(Records from a data source)
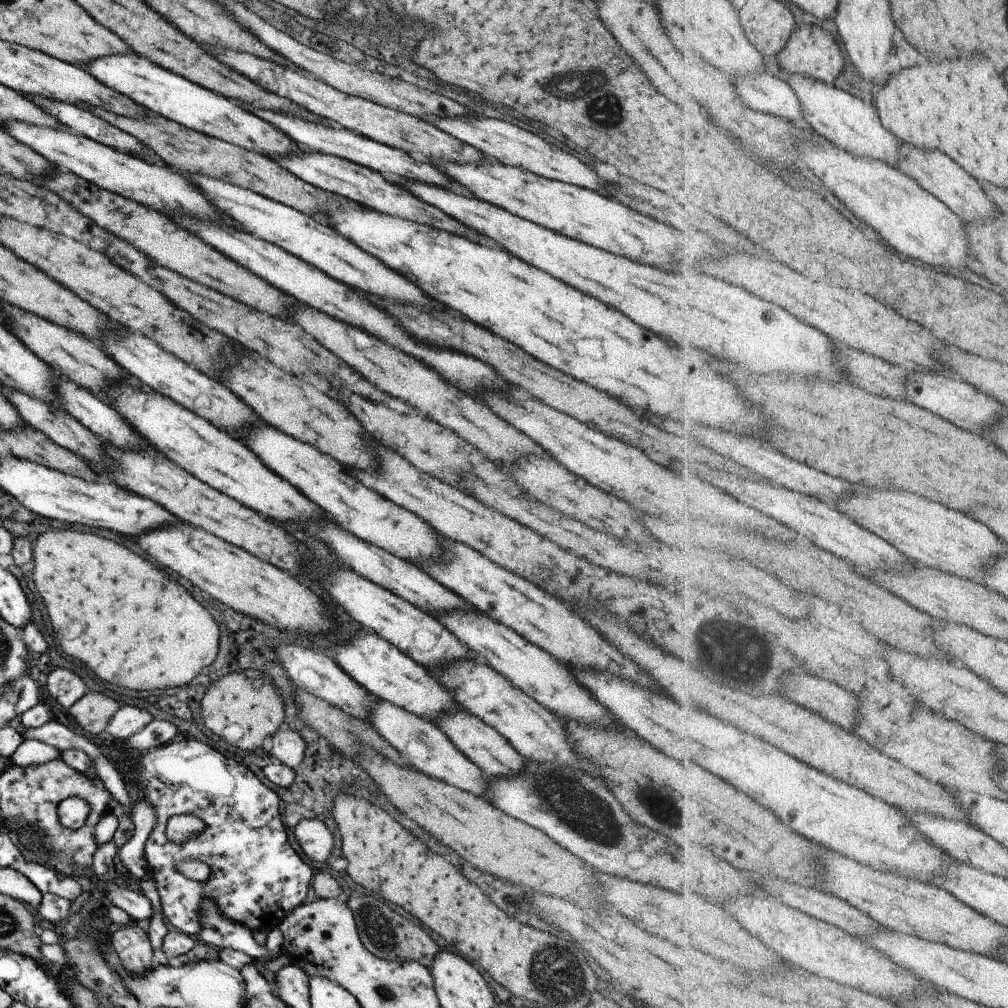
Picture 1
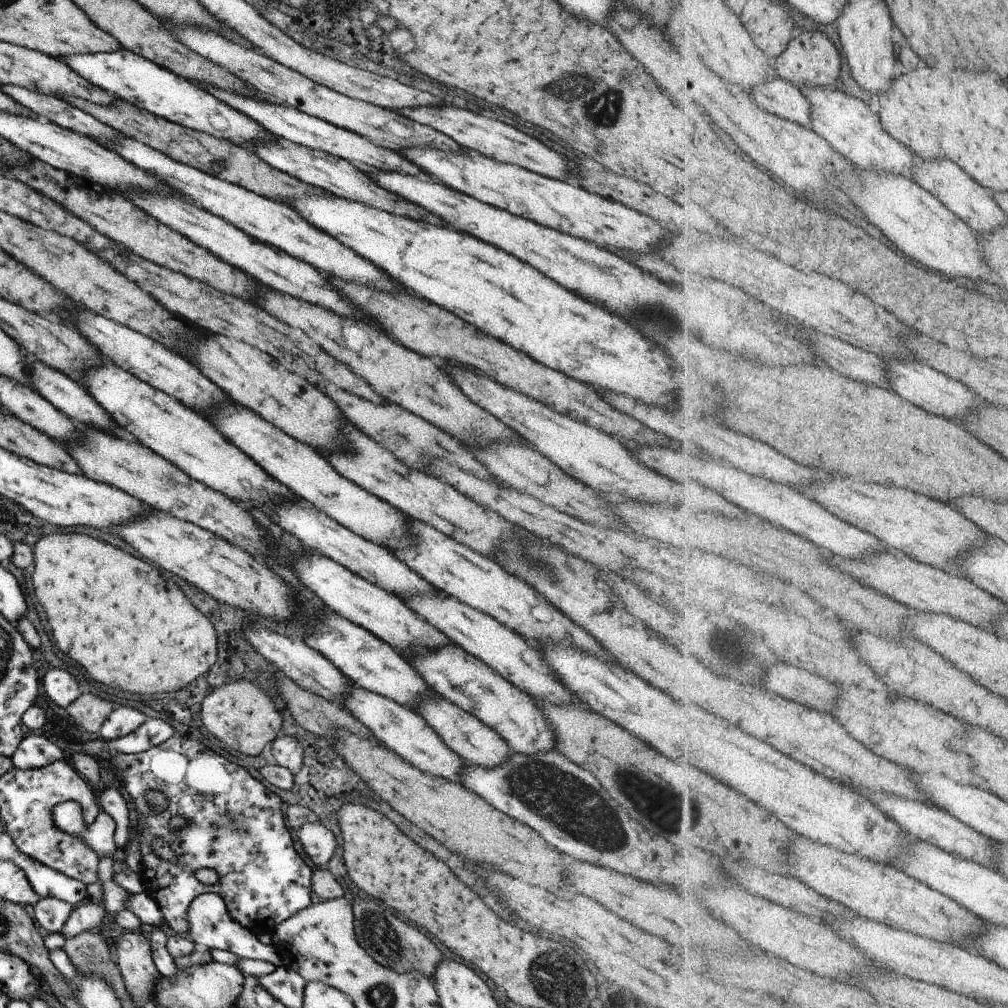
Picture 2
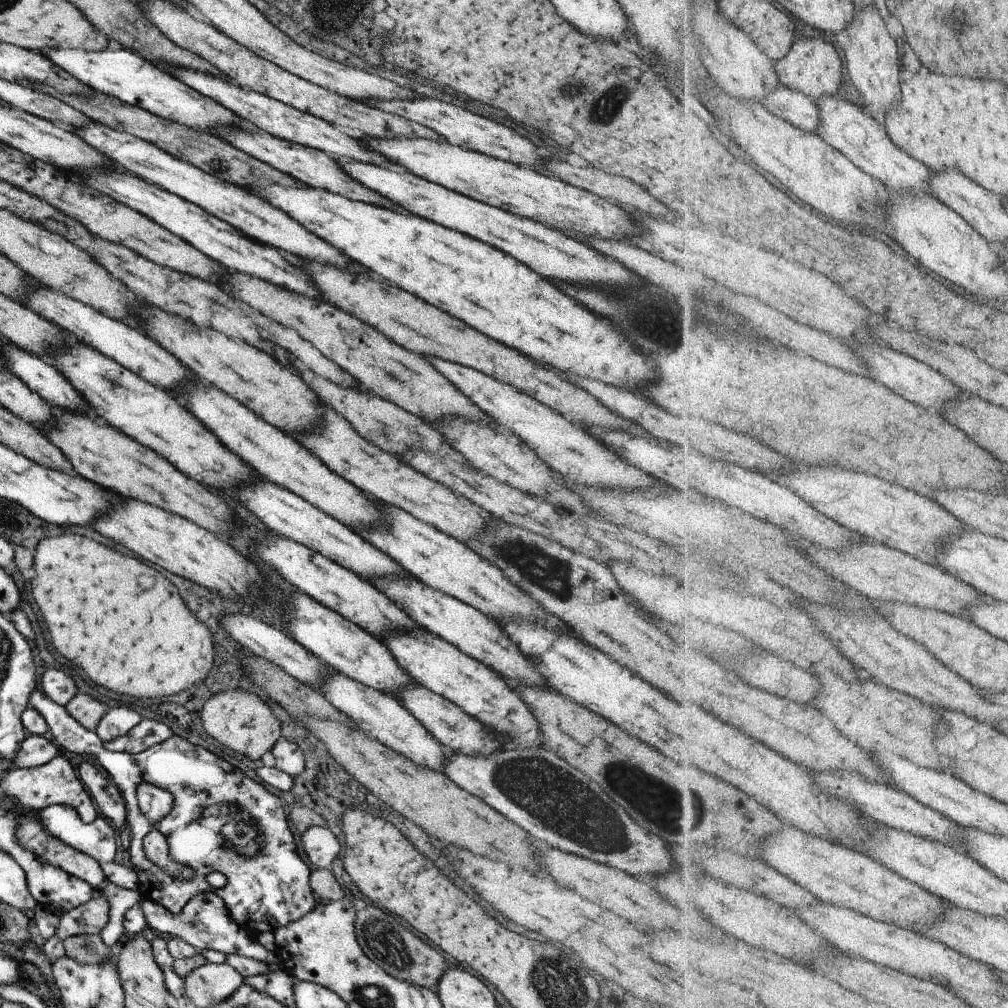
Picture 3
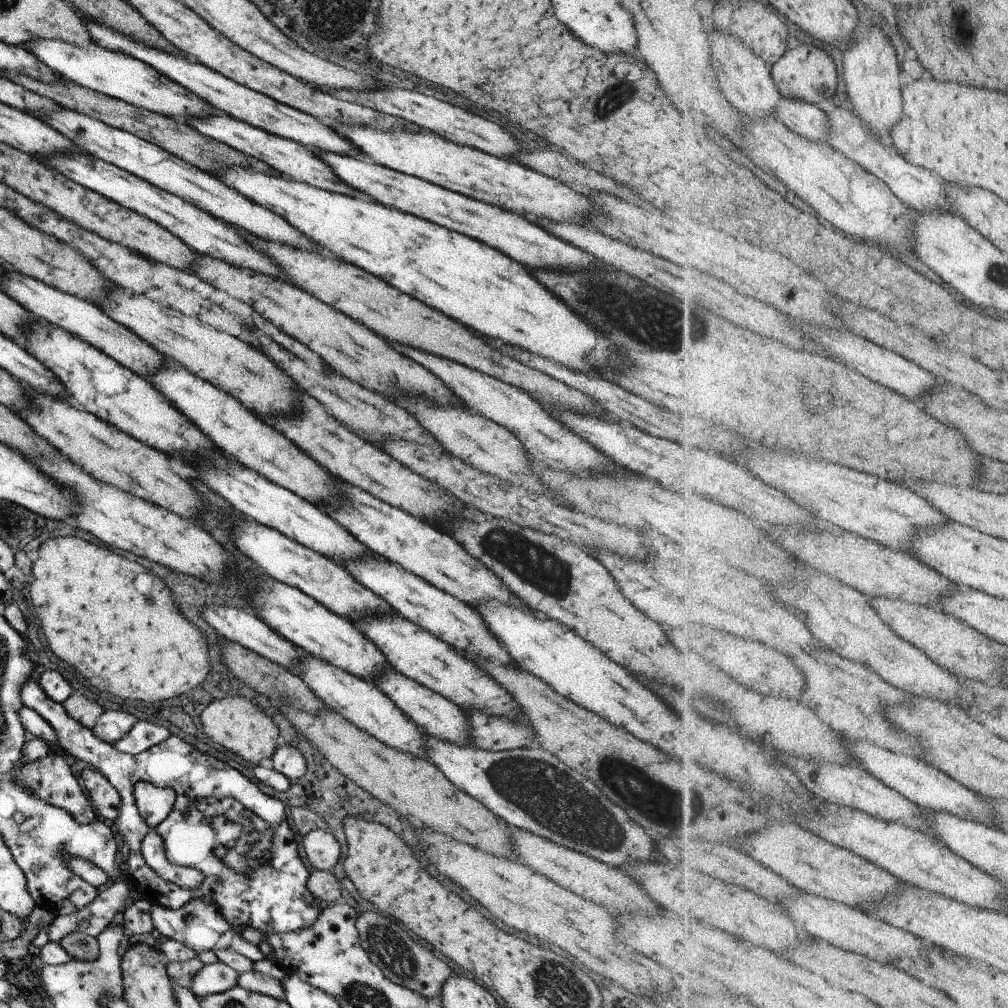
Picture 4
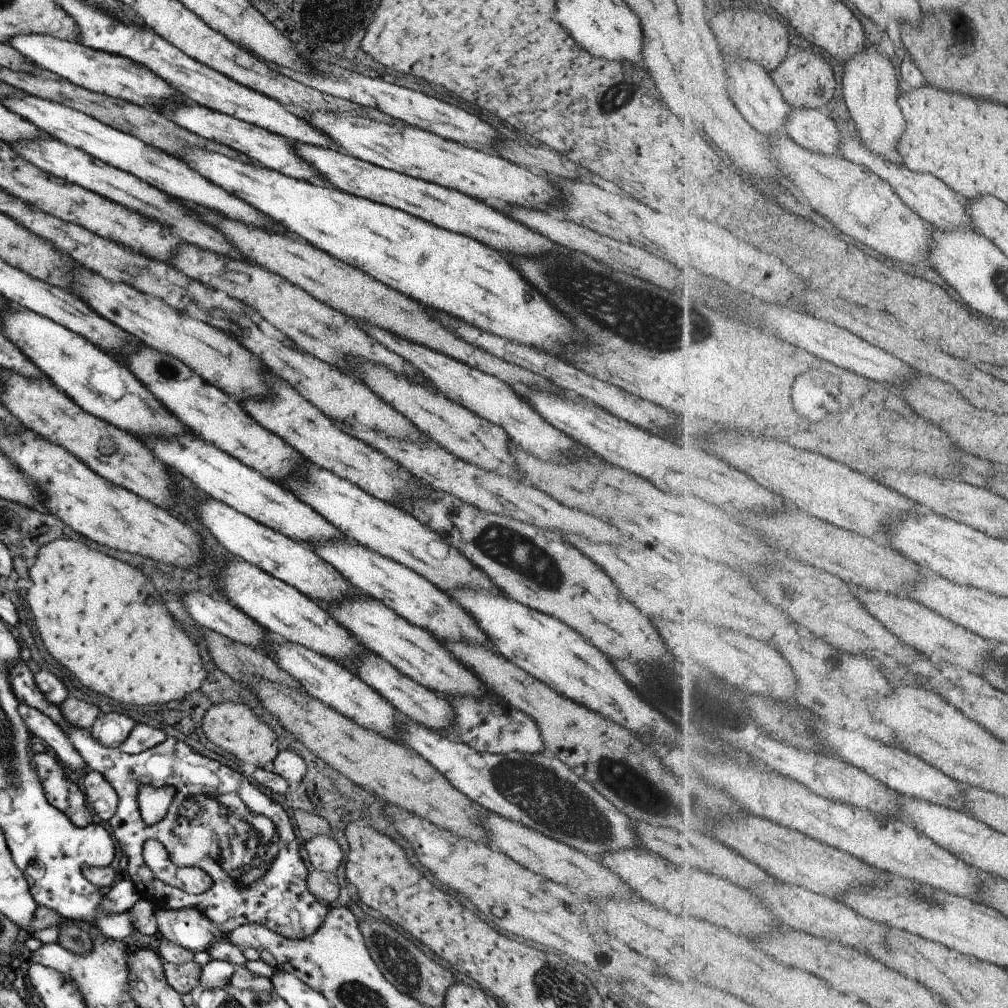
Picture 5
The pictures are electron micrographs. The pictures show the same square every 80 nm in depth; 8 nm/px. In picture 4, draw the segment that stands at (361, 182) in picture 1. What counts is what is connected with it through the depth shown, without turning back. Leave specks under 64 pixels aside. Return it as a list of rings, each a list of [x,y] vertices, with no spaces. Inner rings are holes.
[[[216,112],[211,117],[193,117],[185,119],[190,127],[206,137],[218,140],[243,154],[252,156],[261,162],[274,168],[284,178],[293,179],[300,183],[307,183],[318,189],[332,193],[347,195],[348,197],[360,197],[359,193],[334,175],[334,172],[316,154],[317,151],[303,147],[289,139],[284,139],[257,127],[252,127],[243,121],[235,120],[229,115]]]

WHAT THE TASK ASKS:
Transcribe all of the entries word for word, but skip any pictures they contain.

WRITTEN SOLUTION:
Picture 1
Picture 2
Picture 3
Picture 4
Picture 5
The pictures are electron micrographs. The pictures show the same square every 80 nm in depth; 8 nm/px. In picture 4, draw the segment that stands at (361, 182) in picture 1. What counts is what is connected with it through the depth shown, without turning back. Leave specks under 64 pixels aside. Return it as a list of rings, each a list of [x,y] vertices, with no spaces. Inner rings are holes.
[[[216,112],[211,117],[193,117],[185,119],[190,127],[206,137],[218,140],[243,154],[252,156],[261,162],[274,168],[284,178],[293,179],[300,183],[307,183],[318,189],[332,193],[347,195],[348,197],[360,197],[359,193],[334,175],[334,172],[316,154],[317,151],[303,147],[289,139],[284,139],[257,127],[252,127],[243,121],[235,120],[229,115]]]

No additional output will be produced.